The main signature. In Zig 0.16, main receives a std.process.Init — a struct that contains an arena allocator for the process lifetime, the command-line arguments, and the std.Io instance for I/O. This is different from previous versions, which had no parameter.
The explicit buffer for stdout. Rather than writing directly to the file descriptor, Zig 0.16 requires you to supply a buffer. This is intentional: the program controls exactly how much memory is used for I/O. No surprises, no hidden allocations. We buffer 256 bytes — more than enough for a banner.
The flush(). Without it, the buffer is never written. The zig init template comment reminds you: Don't forget to flush! It's one of those small disciplines you get used to.

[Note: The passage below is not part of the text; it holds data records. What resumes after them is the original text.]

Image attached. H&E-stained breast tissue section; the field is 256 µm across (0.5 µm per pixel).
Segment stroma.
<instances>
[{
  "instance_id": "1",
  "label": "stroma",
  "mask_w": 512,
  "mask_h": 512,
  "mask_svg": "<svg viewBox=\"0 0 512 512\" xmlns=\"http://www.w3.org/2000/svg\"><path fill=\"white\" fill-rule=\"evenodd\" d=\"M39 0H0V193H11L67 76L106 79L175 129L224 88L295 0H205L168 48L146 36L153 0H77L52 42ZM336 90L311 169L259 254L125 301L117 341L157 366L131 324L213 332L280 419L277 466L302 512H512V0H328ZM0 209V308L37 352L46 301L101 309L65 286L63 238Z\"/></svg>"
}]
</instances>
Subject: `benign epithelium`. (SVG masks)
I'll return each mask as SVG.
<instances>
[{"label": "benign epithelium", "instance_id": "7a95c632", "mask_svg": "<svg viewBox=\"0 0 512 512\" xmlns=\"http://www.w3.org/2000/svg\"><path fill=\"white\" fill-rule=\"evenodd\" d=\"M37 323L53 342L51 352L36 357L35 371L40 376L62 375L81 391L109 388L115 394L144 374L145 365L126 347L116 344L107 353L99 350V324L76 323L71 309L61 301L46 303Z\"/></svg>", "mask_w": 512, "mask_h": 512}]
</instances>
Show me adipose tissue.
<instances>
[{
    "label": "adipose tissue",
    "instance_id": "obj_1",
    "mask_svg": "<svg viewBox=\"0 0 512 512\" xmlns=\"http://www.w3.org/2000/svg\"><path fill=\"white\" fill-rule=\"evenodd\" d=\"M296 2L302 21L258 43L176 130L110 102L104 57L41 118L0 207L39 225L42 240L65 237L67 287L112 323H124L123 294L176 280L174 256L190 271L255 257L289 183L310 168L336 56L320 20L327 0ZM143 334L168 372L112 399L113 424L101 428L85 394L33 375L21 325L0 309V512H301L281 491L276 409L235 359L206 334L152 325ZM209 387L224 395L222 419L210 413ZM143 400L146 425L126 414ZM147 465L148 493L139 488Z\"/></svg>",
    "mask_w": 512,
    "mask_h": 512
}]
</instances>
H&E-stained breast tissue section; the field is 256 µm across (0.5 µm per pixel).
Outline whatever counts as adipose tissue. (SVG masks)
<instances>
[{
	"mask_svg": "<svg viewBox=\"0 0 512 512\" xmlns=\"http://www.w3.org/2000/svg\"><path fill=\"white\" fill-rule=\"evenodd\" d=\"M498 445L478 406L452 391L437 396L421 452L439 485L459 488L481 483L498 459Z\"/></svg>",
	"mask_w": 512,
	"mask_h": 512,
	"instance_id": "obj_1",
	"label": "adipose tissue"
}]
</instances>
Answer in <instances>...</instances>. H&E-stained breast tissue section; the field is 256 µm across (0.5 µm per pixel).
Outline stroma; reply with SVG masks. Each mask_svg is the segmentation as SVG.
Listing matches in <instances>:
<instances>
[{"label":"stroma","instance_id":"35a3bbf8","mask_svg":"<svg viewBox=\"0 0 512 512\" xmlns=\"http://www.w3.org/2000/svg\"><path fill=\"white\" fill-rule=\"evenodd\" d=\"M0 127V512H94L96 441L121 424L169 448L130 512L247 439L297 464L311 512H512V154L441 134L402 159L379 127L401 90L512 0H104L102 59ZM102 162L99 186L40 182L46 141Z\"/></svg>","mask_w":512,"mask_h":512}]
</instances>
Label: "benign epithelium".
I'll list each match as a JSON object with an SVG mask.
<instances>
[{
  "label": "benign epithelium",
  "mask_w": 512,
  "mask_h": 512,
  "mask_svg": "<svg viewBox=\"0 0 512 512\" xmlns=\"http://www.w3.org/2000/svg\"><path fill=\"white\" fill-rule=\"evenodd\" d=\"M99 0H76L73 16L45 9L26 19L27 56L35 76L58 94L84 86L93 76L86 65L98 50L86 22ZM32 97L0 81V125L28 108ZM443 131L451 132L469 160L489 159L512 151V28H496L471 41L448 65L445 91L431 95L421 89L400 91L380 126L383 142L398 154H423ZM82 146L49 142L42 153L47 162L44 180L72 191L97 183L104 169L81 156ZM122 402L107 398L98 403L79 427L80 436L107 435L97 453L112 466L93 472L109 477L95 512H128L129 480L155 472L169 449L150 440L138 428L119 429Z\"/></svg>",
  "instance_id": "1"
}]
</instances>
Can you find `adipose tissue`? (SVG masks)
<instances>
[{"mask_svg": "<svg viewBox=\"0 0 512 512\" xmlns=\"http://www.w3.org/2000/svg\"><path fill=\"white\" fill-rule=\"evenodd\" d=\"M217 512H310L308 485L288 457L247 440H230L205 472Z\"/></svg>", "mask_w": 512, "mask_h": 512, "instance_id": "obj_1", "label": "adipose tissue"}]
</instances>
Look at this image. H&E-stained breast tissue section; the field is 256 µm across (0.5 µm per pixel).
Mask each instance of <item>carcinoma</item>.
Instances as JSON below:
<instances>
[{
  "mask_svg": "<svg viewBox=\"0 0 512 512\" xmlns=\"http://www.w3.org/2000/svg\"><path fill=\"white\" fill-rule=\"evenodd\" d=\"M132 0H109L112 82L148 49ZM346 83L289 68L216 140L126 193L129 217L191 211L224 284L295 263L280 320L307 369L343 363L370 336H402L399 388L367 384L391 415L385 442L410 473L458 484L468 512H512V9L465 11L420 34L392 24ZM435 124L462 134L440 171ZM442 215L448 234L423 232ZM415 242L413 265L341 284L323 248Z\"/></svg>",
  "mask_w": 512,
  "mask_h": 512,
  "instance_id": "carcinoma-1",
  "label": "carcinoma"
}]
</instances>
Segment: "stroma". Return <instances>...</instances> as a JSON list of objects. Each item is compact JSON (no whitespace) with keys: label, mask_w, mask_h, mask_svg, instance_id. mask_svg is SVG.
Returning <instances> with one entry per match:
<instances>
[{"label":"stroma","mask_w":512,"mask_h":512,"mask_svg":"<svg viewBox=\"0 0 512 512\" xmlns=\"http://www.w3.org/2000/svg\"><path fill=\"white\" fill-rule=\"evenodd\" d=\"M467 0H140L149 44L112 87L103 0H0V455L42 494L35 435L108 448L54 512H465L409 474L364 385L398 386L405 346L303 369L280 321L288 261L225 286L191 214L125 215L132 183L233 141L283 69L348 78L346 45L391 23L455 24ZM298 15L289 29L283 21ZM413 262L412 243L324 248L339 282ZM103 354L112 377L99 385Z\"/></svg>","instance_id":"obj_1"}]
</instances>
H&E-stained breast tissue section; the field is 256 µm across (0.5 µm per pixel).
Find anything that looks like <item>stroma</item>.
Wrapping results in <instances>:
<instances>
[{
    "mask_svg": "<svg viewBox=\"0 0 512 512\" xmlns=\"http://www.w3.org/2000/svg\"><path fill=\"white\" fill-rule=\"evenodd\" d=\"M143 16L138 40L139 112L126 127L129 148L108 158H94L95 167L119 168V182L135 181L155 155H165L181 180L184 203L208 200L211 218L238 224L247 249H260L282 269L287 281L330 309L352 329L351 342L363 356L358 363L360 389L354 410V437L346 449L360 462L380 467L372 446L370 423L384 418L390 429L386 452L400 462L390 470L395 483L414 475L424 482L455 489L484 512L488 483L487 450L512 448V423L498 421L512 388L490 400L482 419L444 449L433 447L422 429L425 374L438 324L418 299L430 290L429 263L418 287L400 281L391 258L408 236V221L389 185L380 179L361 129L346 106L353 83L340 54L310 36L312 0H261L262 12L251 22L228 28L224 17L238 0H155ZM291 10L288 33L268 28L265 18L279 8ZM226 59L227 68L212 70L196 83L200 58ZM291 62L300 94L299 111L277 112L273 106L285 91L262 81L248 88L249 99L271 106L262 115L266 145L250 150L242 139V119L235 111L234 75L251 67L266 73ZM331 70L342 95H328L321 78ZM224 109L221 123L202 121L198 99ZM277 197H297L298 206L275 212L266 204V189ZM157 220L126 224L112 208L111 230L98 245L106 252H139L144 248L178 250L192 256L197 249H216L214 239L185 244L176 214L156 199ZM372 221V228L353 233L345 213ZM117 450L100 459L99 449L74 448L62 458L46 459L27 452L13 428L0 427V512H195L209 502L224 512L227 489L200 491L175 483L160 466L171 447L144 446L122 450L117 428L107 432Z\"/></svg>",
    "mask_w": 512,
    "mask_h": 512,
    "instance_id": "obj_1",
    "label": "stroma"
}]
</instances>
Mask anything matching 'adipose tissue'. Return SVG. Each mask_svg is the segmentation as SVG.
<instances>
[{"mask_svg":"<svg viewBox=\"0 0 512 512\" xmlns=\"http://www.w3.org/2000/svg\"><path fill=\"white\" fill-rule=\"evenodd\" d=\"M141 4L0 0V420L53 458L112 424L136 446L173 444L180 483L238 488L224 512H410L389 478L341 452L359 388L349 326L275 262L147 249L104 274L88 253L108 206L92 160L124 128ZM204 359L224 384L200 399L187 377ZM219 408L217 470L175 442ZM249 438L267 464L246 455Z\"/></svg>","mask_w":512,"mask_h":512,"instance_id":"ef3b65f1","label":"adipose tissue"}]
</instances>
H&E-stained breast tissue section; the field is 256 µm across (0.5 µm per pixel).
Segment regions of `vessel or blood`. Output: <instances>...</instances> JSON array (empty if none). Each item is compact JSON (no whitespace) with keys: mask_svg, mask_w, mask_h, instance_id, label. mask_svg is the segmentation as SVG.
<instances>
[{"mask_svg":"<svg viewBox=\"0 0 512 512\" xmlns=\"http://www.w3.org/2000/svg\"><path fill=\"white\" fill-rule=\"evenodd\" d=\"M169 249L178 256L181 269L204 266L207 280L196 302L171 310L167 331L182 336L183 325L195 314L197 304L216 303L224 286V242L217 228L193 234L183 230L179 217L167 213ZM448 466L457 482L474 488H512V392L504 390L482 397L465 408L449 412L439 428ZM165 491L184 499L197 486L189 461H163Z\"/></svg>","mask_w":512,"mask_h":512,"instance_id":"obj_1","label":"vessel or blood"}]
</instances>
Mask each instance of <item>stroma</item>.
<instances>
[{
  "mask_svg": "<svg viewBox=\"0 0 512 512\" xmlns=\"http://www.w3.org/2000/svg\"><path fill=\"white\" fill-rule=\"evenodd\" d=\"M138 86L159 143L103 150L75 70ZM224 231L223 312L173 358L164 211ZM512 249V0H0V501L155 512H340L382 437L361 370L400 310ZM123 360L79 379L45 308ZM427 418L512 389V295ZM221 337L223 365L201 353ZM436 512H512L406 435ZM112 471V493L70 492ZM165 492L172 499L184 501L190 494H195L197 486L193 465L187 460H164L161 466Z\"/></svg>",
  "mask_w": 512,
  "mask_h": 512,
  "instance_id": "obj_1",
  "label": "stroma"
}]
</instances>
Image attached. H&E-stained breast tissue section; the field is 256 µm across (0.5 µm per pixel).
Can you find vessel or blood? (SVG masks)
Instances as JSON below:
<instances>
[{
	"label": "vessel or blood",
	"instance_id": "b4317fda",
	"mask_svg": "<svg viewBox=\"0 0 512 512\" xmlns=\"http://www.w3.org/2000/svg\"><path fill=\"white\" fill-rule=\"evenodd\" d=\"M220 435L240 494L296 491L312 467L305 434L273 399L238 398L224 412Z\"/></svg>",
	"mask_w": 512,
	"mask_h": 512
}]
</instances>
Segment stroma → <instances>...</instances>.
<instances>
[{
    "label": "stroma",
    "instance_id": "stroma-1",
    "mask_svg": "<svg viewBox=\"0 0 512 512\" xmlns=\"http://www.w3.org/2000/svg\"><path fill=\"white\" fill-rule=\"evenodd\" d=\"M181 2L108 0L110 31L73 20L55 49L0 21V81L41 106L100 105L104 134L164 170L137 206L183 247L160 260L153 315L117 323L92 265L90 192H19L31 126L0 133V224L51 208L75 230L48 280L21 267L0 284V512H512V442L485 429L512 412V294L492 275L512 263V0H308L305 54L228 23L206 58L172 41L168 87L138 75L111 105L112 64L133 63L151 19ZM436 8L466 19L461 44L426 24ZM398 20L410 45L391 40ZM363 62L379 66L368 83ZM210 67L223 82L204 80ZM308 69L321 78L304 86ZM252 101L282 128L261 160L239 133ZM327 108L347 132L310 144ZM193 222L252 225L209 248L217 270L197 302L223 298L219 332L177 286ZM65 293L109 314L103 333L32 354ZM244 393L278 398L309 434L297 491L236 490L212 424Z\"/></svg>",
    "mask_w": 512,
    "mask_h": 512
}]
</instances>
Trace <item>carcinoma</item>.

The test block at the end is our first testable assertion. It's trivial — we check that the version isn't empty — but it sets the convention: every file carries its own tests.
./zig/zig build
./zig-out/bin/hypercode
hypercode 0.1.0
Quick check:
./zig/zig build check
(No output = success.)
Tests:
./zig/zig build test
(No output = success.)
Formatting:
./zig/zig fmt --check .
(No output = success.)
I like to chop commits into legible units. For this article, we have five:
600bf8d feat: print hypercode 0.1.0 banner
88b84a5 build: add build.zig pinned to Zig 0.16
18f300a build: vendor Zig 0.16.0 via download scripts
c76e831 chore: replace Go .gitignore with Zig conventions
8bc7837 chore: add CLAUDE.md style guide for Hypercode
Each one tells one story. It's a discipline that pays off: six months later, when you're trying to figure out why a particular decision was made, git log is more useful than any wiki.
We have the foundation: a repo, a pinned compiler, a build that works, a binary that runs. It's not a coding agent yet, but it's the base everything else will rest on.